# Mike1950's Walnut



## BarbS (Apr 16, 2012)

I finally completed a shallow bowl from the gorgeous walnut Mike1950 sent over to me. It is 2" deep, 11-1/2" in diameter. It hasn't been waxed yet, just oiled. It's some pretty wood, though!

[attachment=4311]

[attachment=4312]


----------



## davidgiul (Apr 16, 2012)

BarbS said:


> I finally completed a shallow bowl from the gorgeous walnut Mike1950 sent over to me. It is 2" deep, 11-1/2" in diameter. It hasn't been waxed yet, just oiled. It's some pretty wood, though!


Oh my


----------



## brown down (Apr 16, 2012)

BarbS said:


> I finally completed a shallow bowl from the gorgeous walnut Mike1950 sent over to me. It is 2" deep, 11-1/2" in diameter. It hasn't been waxed yet, just oiled.
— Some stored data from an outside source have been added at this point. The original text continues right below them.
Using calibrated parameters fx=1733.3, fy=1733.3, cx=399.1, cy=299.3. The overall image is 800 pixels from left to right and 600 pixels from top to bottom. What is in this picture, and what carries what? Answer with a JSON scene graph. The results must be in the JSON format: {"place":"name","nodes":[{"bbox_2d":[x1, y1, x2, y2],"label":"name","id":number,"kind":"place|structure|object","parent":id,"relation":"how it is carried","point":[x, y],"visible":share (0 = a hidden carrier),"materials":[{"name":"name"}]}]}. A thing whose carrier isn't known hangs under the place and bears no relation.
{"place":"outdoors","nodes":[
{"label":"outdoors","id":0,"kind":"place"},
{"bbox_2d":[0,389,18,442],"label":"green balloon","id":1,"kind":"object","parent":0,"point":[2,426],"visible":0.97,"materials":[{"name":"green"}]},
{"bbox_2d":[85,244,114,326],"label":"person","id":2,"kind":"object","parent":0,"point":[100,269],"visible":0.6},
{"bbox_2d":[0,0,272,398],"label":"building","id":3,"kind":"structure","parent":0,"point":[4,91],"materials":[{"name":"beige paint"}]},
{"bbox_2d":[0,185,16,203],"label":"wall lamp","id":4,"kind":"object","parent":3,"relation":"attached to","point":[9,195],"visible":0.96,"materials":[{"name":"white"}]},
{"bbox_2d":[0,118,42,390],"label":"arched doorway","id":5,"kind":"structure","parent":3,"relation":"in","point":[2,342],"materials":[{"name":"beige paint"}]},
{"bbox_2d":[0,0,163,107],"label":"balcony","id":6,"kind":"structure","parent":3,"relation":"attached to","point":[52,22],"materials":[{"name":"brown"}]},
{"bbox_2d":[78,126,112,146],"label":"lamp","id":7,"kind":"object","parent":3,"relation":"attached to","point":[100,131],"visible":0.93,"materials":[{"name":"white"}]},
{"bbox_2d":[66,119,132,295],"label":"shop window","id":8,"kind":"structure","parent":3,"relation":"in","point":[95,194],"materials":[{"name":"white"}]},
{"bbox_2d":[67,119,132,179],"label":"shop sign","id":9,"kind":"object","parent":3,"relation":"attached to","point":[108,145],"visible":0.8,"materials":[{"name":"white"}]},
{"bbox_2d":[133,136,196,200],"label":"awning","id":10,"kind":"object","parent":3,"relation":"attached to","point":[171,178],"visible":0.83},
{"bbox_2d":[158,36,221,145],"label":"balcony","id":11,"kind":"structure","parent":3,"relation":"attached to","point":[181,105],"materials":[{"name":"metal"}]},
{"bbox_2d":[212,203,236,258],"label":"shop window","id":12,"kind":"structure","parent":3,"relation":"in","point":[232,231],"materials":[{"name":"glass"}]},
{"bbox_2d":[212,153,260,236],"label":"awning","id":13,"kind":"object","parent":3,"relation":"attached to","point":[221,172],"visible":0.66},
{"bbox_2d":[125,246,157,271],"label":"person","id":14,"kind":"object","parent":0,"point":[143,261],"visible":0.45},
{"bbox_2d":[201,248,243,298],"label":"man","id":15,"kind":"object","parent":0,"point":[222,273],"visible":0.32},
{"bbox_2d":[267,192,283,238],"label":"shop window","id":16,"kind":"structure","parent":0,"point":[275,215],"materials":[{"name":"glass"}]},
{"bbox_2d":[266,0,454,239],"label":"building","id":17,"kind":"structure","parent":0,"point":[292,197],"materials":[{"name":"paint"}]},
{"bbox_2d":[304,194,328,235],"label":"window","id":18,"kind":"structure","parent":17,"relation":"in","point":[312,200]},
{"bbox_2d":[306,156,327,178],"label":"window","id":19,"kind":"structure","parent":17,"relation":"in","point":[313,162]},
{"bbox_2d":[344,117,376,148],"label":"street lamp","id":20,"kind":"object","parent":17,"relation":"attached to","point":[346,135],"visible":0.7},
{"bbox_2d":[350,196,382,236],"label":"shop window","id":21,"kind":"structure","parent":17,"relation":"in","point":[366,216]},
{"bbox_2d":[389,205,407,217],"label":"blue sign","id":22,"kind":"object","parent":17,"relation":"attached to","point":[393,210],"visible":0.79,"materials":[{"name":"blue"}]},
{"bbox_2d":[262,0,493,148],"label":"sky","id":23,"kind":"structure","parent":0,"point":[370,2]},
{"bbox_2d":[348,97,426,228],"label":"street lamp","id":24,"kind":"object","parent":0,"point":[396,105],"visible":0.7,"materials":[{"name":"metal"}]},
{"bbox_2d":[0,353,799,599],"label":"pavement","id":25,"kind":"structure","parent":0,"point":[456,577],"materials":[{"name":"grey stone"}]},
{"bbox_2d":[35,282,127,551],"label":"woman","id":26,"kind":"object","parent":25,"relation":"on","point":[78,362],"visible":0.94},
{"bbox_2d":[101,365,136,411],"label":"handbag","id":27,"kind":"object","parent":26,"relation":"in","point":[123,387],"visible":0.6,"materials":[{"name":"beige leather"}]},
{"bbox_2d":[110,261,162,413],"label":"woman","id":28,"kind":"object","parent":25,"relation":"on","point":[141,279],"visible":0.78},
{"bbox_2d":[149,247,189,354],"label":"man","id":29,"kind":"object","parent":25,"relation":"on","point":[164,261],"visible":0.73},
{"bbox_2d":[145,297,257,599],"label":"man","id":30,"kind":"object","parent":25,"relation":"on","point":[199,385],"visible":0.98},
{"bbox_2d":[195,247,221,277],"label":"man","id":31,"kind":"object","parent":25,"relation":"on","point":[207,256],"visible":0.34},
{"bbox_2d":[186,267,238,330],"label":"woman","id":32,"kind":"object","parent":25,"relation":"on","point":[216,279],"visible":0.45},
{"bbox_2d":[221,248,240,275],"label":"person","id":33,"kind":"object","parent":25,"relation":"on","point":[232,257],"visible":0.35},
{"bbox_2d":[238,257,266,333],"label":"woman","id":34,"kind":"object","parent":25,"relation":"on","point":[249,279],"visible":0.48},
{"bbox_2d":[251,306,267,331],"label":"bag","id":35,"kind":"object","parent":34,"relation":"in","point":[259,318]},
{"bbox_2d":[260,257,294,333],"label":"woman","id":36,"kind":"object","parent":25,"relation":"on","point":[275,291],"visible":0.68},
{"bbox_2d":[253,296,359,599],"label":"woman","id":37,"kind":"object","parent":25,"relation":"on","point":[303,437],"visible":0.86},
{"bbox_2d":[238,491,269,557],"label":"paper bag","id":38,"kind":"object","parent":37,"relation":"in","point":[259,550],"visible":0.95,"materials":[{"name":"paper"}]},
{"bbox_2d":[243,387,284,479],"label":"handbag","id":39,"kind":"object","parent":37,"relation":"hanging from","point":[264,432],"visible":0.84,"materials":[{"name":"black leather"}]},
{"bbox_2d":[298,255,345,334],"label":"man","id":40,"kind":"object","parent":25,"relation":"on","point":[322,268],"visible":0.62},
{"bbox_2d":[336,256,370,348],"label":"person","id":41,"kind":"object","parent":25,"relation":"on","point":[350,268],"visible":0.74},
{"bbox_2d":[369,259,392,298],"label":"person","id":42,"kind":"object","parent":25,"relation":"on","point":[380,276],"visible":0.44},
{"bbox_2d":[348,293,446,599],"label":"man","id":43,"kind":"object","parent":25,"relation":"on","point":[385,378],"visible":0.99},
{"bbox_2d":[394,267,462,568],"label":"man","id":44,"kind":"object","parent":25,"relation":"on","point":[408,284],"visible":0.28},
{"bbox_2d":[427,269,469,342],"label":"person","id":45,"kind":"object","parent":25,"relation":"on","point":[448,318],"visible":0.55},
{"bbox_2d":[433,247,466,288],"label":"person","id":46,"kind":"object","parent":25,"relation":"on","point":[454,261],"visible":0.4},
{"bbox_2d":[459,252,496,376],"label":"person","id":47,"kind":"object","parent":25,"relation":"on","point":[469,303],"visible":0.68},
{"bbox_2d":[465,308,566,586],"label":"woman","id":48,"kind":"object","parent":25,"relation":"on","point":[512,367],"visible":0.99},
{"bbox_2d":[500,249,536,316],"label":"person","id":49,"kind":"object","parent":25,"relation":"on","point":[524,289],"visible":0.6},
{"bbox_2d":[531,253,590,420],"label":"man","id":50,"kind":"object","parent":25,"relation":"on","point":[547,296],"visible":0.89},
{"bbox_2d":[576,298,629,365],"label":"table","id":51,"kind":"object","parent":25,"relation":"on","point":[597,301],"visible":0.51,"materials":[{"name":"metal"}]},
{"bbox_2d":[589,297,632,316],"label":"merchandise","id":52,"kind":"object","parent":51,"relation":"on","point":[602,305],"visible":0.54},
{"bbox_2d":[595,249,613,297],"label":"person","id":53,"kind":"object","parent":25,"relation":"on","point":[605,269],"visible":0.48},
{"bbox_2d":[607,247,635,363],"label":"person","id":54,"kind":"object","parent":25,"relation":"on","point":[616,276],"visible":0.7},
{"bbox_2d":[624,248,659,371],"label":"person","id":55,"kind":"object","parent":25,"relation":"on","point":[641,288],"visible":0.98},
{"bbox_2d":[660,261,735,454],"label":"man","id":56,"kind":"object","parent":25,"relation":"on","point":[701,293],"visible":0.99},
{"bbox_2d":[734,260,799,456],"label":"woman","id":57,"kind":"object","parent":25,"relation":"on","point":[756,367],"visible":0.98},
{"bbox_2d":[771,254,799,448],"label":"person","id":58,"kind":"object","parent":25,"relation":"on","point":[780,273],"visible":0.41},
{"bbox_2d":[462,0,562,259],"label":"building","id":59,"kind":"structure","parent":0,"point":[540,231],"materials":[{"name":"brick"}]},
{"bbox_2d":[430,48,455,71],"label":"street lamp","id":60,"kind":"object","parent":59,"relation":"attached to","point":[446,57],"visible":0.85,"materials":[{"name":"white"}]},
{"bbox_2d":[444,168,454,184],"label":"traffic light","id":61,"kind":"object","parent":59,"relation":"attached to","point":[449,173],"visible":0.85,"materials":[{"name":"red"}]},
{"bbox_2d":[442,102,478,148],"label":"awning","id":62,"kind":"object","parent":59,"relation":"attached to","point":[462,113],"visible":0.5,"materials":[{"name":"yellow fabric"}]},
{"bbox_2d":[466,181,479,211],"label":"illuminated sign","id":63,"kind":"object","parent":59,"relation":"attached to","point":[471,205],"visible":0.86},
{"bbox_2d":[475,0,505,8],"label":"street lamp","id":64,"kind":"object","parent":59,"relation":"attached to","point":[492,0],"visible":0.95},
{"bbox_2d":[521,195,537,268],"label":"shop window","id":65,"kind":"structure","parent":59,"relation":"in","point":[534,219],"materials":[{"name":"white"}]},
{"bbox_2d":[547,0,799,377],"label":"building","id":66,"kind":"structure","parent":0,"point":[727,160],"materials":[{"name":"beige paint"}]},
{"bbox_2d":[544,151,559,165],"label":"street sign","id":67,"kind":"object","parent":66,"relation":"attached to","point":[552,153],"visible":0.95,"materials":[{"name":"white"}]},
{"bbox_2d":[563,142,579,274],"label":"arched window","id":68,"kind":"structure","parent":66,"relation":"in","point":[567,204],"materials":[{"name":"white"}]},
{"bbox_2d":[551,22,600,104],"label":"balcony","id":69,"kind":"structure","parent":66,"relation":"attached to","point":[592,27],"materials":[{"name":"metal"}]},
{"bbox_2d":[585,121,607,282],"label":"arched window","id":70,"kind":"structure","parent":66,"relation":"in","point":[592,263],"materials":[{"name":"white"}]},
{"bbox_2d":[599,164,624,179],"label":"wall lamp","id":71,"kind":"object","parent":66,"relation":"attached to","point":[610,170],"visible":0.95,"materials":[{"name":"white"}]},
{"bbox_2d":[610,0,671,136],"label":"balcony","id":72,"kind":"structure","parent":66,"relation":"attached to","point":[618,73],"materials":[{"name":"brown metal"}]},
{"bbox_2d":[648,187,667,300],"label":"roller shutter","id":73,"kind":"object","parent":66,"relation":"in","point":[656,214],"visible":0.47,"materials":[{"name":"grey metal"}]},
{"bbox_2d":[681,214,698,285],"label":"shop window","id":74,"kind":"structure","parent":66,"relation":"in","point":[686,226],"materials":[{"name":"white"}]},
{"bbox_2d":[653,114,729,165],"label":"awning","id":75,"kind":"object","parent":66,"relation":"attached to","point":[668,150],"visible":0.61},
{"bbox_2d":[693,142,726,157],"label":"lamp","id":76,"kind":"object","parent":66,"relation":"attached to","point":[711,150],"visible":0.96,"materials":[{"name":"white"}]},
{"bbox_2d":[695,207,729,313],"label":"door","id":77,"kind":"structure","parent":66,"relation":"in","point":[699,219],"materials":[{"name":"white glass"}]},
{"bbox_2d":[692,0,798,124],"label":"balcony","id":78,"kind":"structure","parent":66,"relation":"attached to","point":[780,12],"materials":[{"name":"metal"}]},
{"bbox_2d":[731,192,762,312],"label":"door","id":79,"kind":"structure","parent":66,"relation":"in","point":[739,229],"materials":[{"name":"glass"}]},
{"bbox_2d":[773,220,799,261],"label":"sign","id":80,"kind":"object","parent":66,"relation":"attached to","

It's some pretty wood, though!



nicely done! love the grain, please post pics when you get her waxed!


----------



## Mike1950 (Apr 16, 2012)

Thanks Barb for posting picture- Your use of the wood shows off the woods beauty.


----------



## BarbS (Apr 16, 2012)

Thanks all! It's pretty easy to make such wood look good! Thanks to Mike for sharing it with me in a trade.


----------



## DKMD (Apr 16, 2012)

Lovely stuff! It's hard to beat a simple form made from beautiful wood... Kudos!


----------



## BarbS (Apr 17, 2012)

The final product: I resanded with oil to remove a few tool marks, and waxed and buffed the walnut bowl. Here is Mike's Walnut, available on my website at  http://barbs.vpweb.com/What-s-New-.html

[attachment=4374]

[attachment=4375]


----------



## Mike1950 (Apr 17, 2012)

Barb, It even looks better all finished and polished. Very good use of that chunk of wood.


----------